" ... Comment va se traduire, plastiquement, ce sentiment de l'irrémédiable, cette lente agonie d'un homme "avançant par degrés vers sa fin", cette déchirante et dérisoire chorégraphie funèbre ? C'est peut-être que le génie de Resnais éclate pleinement dans la simple et magistrale valorisation qu'il esquisse de deux couleurs fondamentales : le rouge et le blanc. La figure mère du film, c'est la giclée de quelques gouttes de sang sur un manteau d'hermine.
Or, cette image, si brève qu'on a à peine le temps de l'enregistrer, est préparée par tout un réseau de "ponctuations" analogiques : c'est le verre de vin renversé sur la nappe, lors de l'arrestation de Marly : c'est la tache de sang s'étalant sur le tapis, en couverture d'un numéro du Crapouillot feuilleté par le Dr Mézy, dans les bureaux de l'Epire; c'est le vrombissements rouge d'une hélice sur une carlingue blanche à l'aérodrome de Parme; c'est même, je ne crois pas trop extrapoler, le gros plan d'une assiette de fraises à la chantilly, où Alexandre écrase un cigare à moitié consumé (...)
Faut-il parler de symbolisme ? Non, mais d'une habileté confondante à extraire des choses leur potentiel de mystère, à déceler sous la gangue de la réalité l'ironie amère qui s'y dissimule. La mort fait son office, lentement, implacablement, et la caméra de Resnais est là pour la filmer au travail (...)

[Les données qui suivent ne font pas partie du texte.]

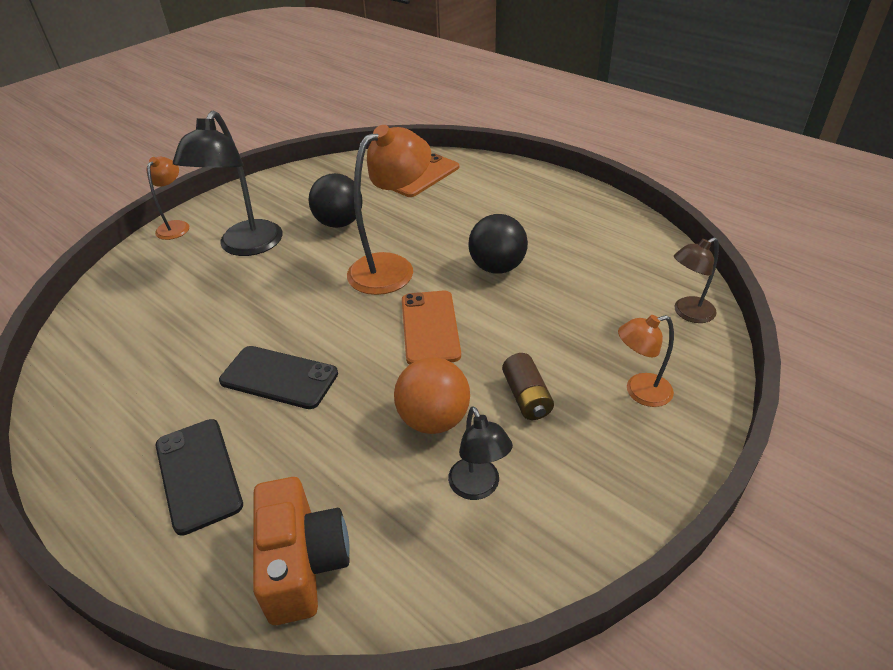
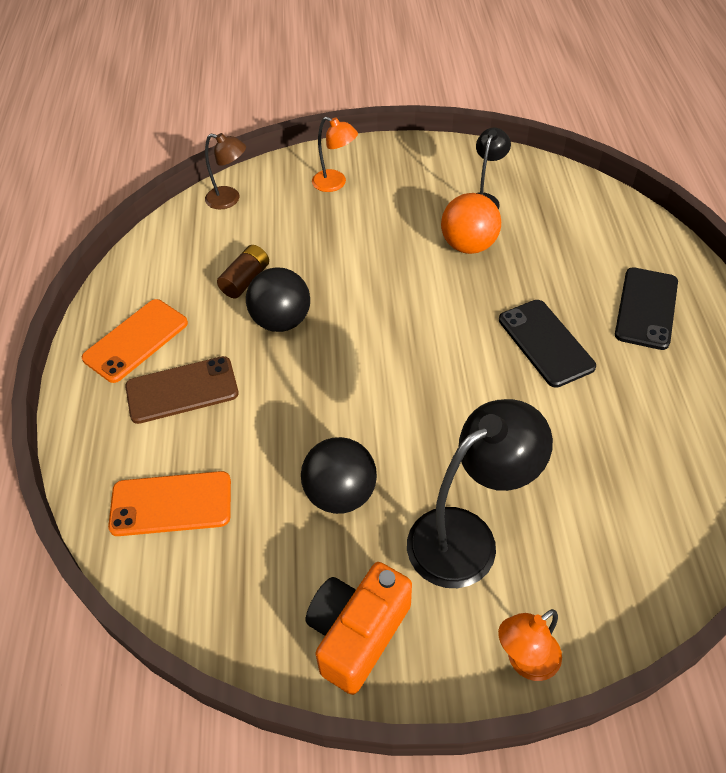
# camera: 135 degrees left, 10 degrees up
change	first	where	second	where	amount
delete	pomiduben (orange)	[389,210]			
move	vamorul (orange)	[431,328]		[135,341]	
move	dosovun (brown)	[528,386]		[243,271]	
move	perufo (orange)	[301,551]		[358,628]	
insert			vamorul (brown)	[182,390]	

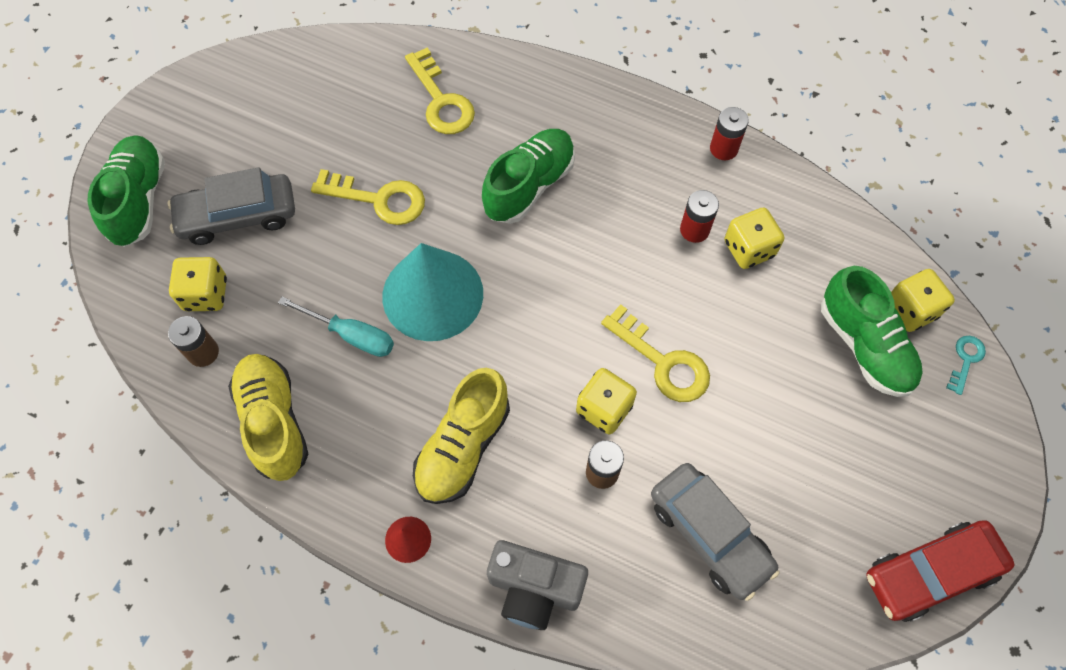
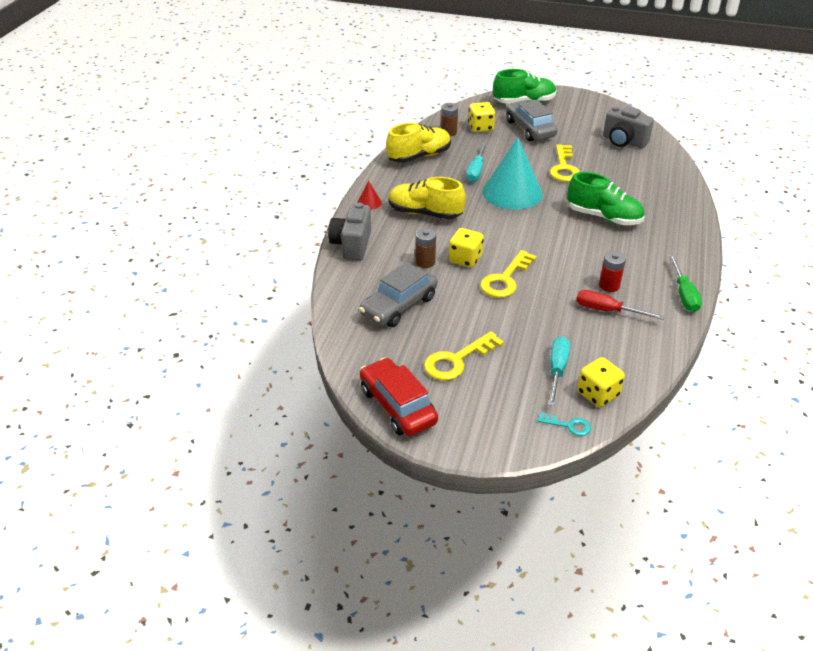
# camera: 80 degrees right, 25 degrees down
change	first	where	second	where	amount
move	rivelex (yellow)	[440,91]		[464,356]	
replace	dosovun (red)	[729,133]	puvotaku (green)	[685,283]	
replace	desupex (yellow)	[754,238]	puvotaku (red)	[620,305]	
replace	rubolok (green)	[872,331]	puvotaku (turquoise)	[559,371]	
insert			perufo (grey)	[628,127]	

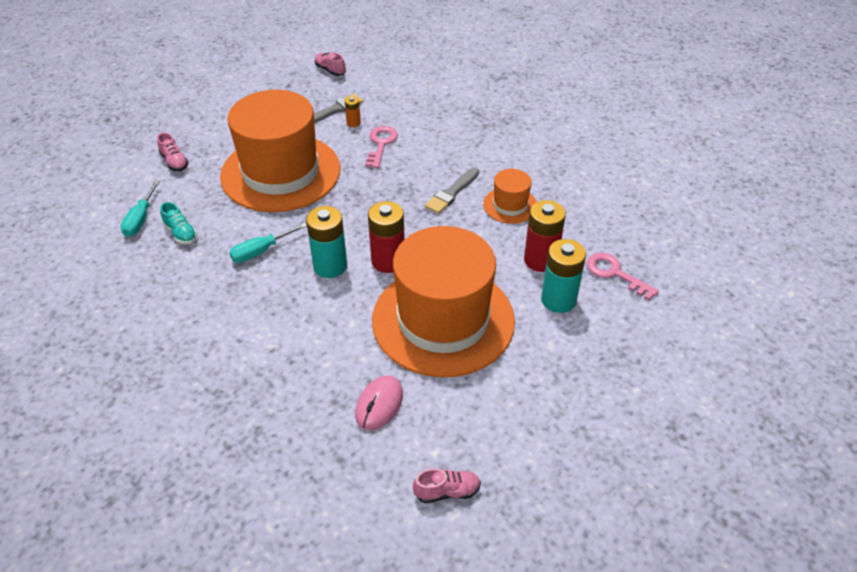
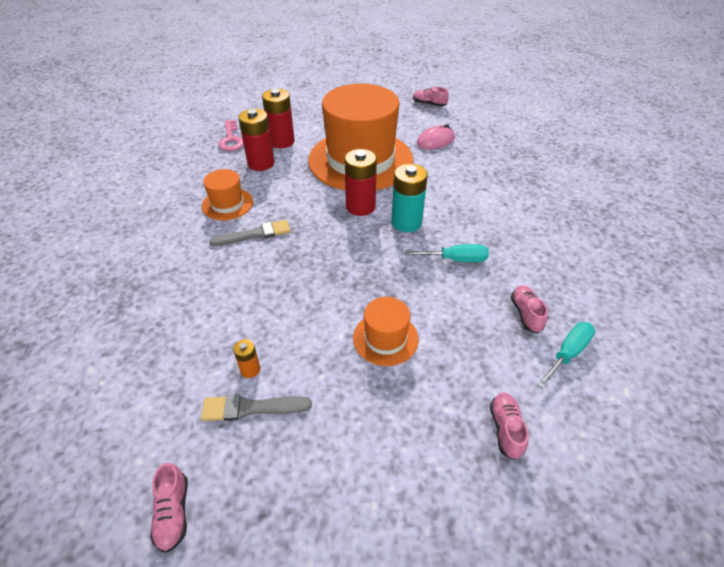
# camera: 145 degrees left, 0 degrees up
change	first	where	second	where	amount
resize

Et Trostki, que vient-il faire dans ce ballet de spectres ? Nous y voilà. Très loin de je ne sais quel calligraphisme où l'on aurait tôt fait d'enfermer Resnais, posons en principe que l'oeuvre tire toute sa force, précisément, de cette juxtaposition insolite, de ce va-et-vient dialectique à bien des égards comparable au mouvement Hiroshima/Nevers (dans Hiroshima, mon amour) : voici bien en effet le contrepoint indispensable, la tremblante étincelle de vie opposée aux compromissions d'un monde qui agonise.

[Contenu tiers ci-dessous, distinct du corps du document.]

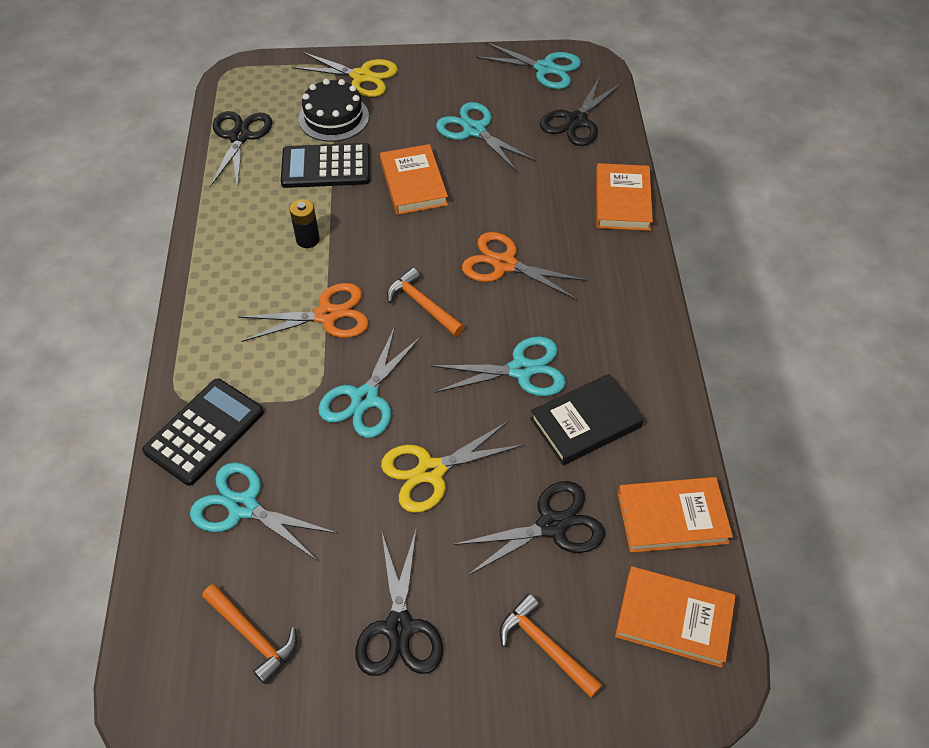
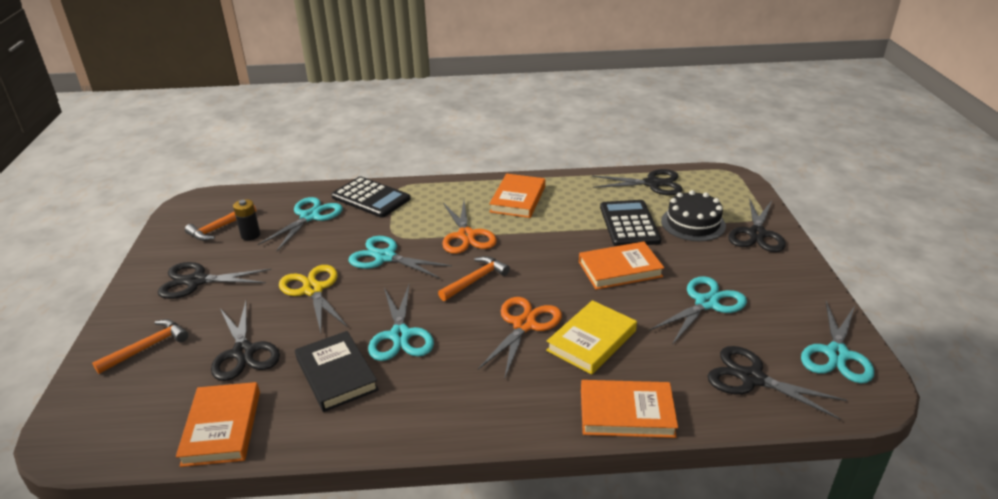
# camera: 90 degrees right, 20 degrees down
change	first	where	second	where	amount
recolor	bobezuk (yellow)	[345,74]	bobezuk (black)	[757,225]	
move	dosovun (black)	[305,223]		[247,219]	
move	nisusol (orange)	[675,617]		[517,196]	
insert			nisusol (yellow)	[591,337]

Face au couple damné Stavisky et Arlette, il y a le couple Trotski/Natalya, hantant les mêmes paysages, jugeant les mêmes hommes, victimes des mêmes machinations. Ce couple fragile, que ne fera qu'entrevoir, dans la phosphorescence diaphane de l'exil, est porteur d'une immense espérance. Autour de lui, une jeunesse se rassemble et se régénère. Un monde est en train de mourir, un autre naît..."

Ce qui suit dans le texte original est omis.